To which I say, humbug. The SUV and other bugaboos of the political left are but one tiny element of a massive problem that remains ignored by the solons in Washington. It is the gridlock of our transportation system that poses a potential Gordian Knot around our entire economy.

While our Transportation Department fascinates itself with shakedowns of Grandmas at airport gates, they and the pols on both sides of the aisle and in the White House choose to ignore several alarming realities to wit:

  • The major cities of the nation are being strangled by traffic. Yet, commuting by automobile increases while public transit - often, filthy, slow and expensive - flounders in a sea of bureaucratic and labor union sloth.

  • No alternative plans have been put forth, and any discussion of adding traffic lanes for trucks, more tunnels, bridges, extra parking, etc. is immediately crushed in a screech-fest of environmental jibberish.

  • Meanwhile the major airlines wobble in a miasma of dim-bulb leadership, obsolete fleets and a hub mentality that is clearly outdated.

  • The railroads, once the major arteries for freight movement in this nation, are running on rotting roadbeds and on trackage that is tens of thousands of miles shorter than when the system was in its pre-World War II prime. Amtrak, the bureaucrat's version of the Toonerville Trolley, remains bankrupt with no solution in sight, save for more Federal bail-outs.

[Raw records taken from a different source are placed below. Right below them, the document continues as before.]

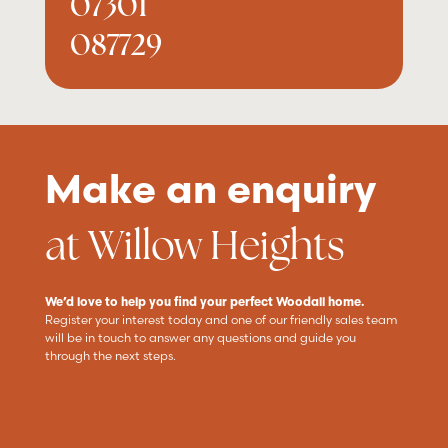
07301
087729
Make an enquiry
at Willow Heights
We’d love to help you find your perfect Woodall home.
Register your interest today and one of our friendly sales team
will be in touch to answer any questions and guide you
through the next steps.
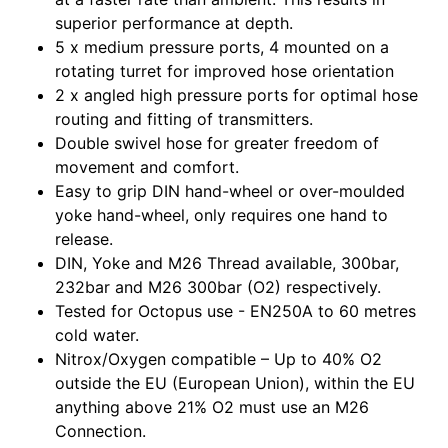
superior performance at depth.
5 x medium pressure ports, 4 mounted on a
rotating turret for improved hose orientation
2 x angled high pressure ports for optimal hose
routing and fitting of transmitters.
Double swivel hose for greater freedom of
movement and comfort.
Easy to grip DIN hand-wheel or over-moulded
yoke hand-wheel, only requires one hand to
release.
DIN, Yoke and M26 Thread available, 300bar,
232bar and M26 300bar (O2) respectively.
Tested for Octopus use - EN250A to 60 metres
cold water.
Nitrox/Oxygen compatible – Up to 40% O2
outside the EU (European Union), within the EU
anything above 21% O2 must use an M26
Connection.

As our diplomats and politicos grapple with critical war and peace issues, we must also seriously deal with the broad-spectrum problem of getting our transportation network in order.

The movement of goods and services is the lifeblood of this mobile, versatile and highly creative economy. We cannot depend on the ever-increasing fleet of diesel-powered tractor trailers - which now number over 60 million - to haul intercity freight over crowded, crumbling interstates that in the last twenty years have seen traffic loads almost double (now involving 220 million motor vehicles) while road mileage has increased a paltry six percent. Add to that a weakened, smaller network of railroad freight capacity, suburban sprawl (motivated by high crime and other unpleasantries in our city centers), lousy rail and commuter bus systems and an airline industry that is, with a few exceptions like Jet Blue, on the rocks and we face disaster.

Yet as our transportation capability crumbles, we fascinate ourselves with such cosmic questions as to whether Senator Lott is a closet Klanner or if Augusta National ought to install ladies tees.

You want a Manhattan Project, Mr. Friedman? It starts on the fuming, traffic-clogged West 43rd street outside your office window.